On the Nature of Intrigue

A lot of what I do is intriguing.  If it wasn’t then it would be pretty hard to get anyone to come to my shows.

At a certain level I have begun to realize that my perception of intriguing has become skewed due to doing things for a long while.  When I was studying at Circus Warehouse I loved to see the faces of newcomers as they marveled at what was inside this riverside warehouse.  Watching non-circus people was especially fun since they hadn’t seen things like aerial rope or static trapeze rigged, jsut in a different place.

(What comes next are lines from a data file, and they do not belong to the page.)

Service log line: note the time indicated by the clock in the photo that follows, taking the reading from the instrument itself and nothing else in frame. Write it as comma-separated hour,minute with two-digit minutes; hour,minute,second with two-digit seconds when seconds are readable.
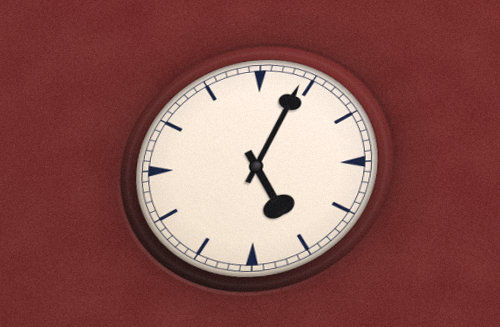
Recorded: 5,04
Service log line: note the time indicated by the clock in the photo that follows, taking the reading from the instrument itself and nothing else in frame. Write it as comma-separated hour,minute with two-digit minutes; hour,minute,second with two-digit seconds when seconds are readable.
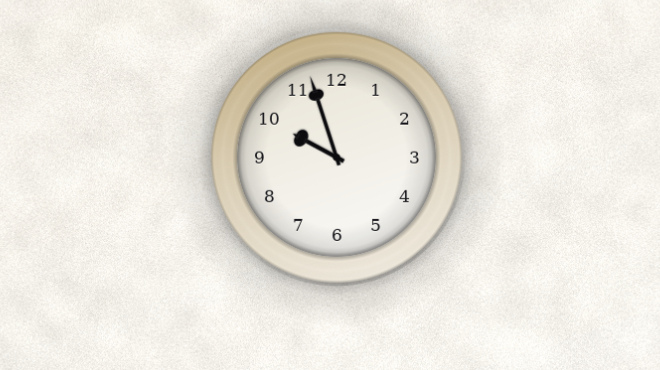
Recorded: 9,57
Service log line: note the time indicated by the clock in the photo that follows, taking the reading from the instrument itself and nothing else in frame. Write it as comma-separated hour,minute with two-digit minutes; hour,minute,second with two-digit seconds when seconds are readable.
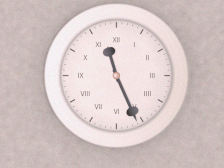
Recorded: 11,26
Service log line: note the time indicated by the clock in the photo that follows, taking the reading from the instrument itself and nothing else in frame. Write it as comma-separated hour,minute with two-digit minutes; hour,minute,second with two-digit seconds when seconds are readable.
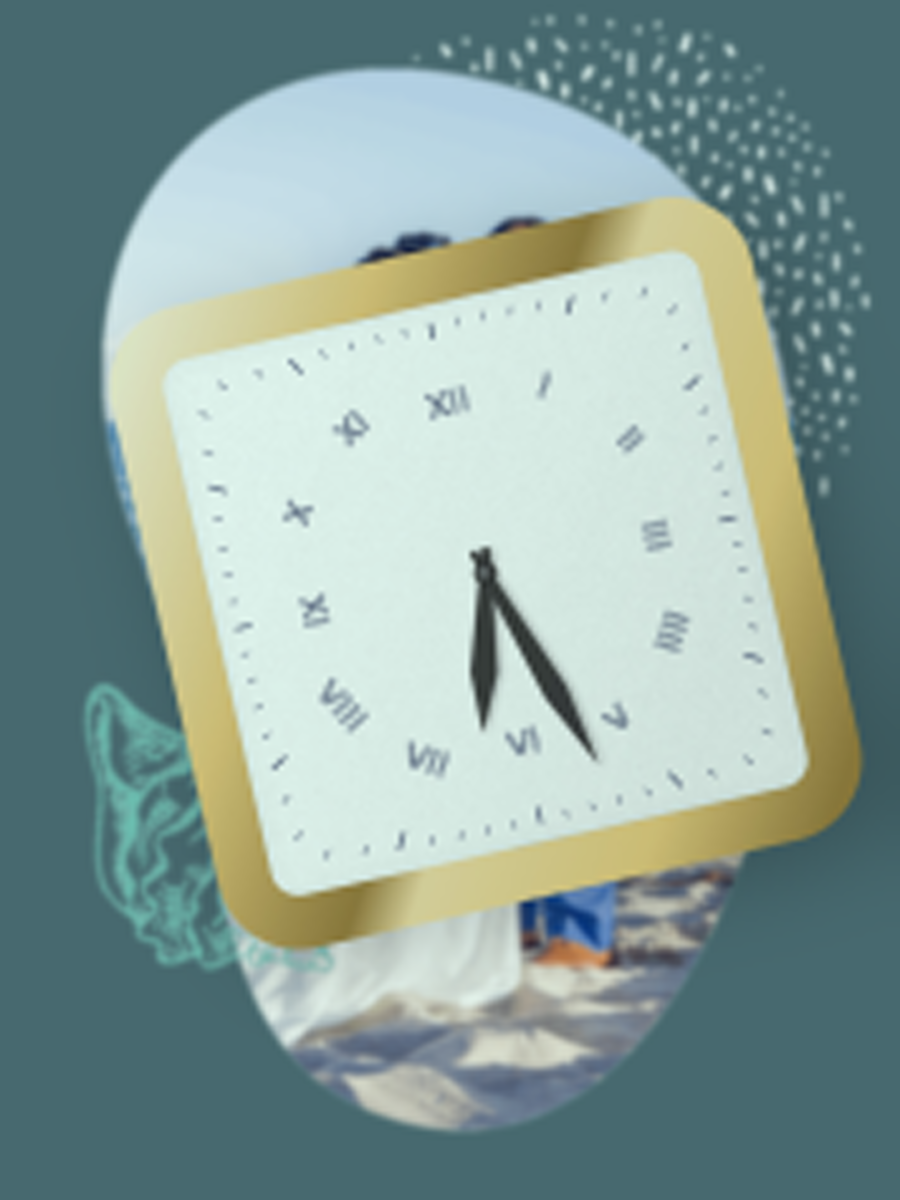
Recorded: 6,27
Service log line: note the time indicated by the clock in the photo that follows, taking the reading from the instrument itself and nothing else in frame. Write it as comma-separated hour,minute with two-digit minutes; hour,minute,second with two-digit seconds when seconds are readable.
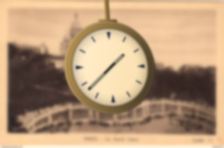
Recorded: 1,38
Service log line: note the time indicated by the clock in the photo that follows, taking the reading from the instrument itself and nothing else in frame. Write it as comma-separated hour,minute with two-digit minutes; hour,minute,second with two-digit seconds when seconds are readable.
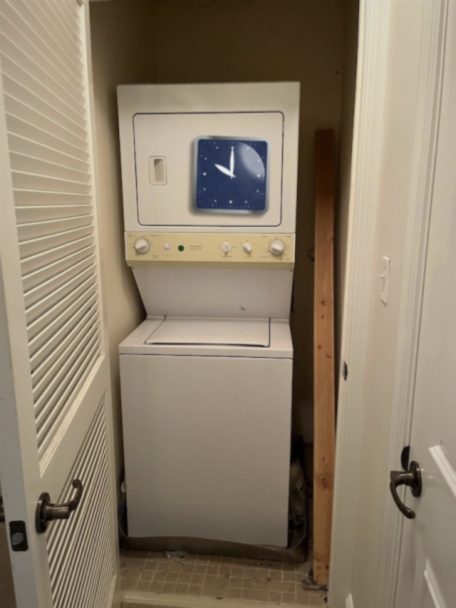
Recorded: 10,00
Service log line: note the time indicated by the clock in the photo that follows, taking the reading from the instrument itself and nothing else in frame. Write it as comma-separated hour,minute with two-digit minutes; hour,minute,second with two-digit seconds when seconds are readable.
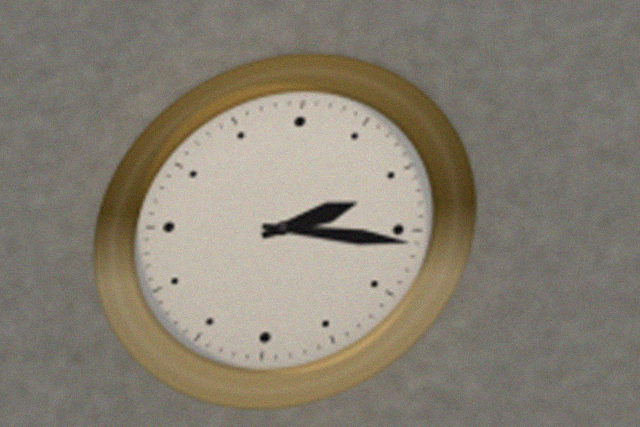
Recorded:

I’ve had a lot of people ask to watch me practice.  Generally I inform them that it is going to look nothing like what I put on stage and instead they will be subjected to watching me do the same trick over and over again for an hour or two on end.  If I’m working on a new trick this will largely consist of me dropping and or running after my prop.  I get how this could be interesting for awhile, but there’s good reason why performance and practice (except when running through an act) look entirely different.

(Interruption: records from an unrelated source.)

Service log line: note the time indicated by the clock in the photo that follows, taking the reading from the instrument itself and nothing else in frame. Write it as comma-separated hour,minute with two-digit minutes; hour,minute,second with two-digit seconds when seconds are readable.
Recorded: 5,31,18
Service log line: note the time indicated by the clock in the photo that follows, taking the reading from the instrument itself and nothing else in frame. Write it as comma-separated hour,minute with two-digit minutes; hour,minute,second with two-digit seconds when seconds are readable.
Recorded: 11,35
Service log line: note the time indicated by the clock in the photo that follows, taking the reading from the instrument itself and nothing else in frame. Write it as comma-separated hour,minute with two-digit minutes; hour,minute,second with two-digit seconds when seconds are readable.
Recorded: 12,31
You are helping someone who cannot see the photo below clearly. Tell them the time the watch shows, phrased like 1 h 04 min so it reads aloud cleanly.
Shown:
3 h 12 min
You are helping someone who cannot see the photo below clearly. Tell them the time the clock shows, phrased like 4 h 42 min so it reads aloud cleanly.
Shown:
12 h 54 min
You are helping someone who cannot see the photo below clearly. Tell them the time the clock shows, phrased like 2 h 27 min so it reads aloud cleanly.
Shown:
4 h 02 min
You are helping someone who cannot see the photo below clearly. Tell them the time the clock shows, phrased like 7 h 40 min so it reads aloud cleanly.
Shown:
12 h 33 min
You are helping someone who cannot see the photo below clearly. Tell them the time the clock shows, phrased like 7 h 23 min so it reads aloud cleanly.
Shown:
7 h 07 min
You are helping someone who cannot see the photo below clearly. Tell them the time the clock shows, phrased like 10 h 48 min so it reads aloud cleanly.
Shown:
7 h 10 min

Today I was confronted with a new kind of intrigue.  I am currently acting in a production of Peer Gynt and got talking to one of the other actors today after we had finished rehearsing.  At some point we got on to the subject of A Dream Play, which we had both worked on this past fall.  I had remembered him acting in it and was explaining my role as a technician.  I spent a good deal of time helping to build the set, but also ended up as a rigger during the actual show.  As a rigger it was my job to move a twenty-foot steel flower up and down by pressing a button attached to a chain motor.  I was explaining to him that I had had an incredibly boring job (I had all of six cues throughout the play) and was met with a surprising reaction.  He told me how cool that was and how he had had no idea how that aspect of the play had functioned up until me telling him my story.  I had expected him, a fellow artist, to join me in commiseration for sitting on a catwalk for hours on end occasionally pushing two buttons.  Instead though I was met with appreciation and intrigue.

The world is a strange place indeed.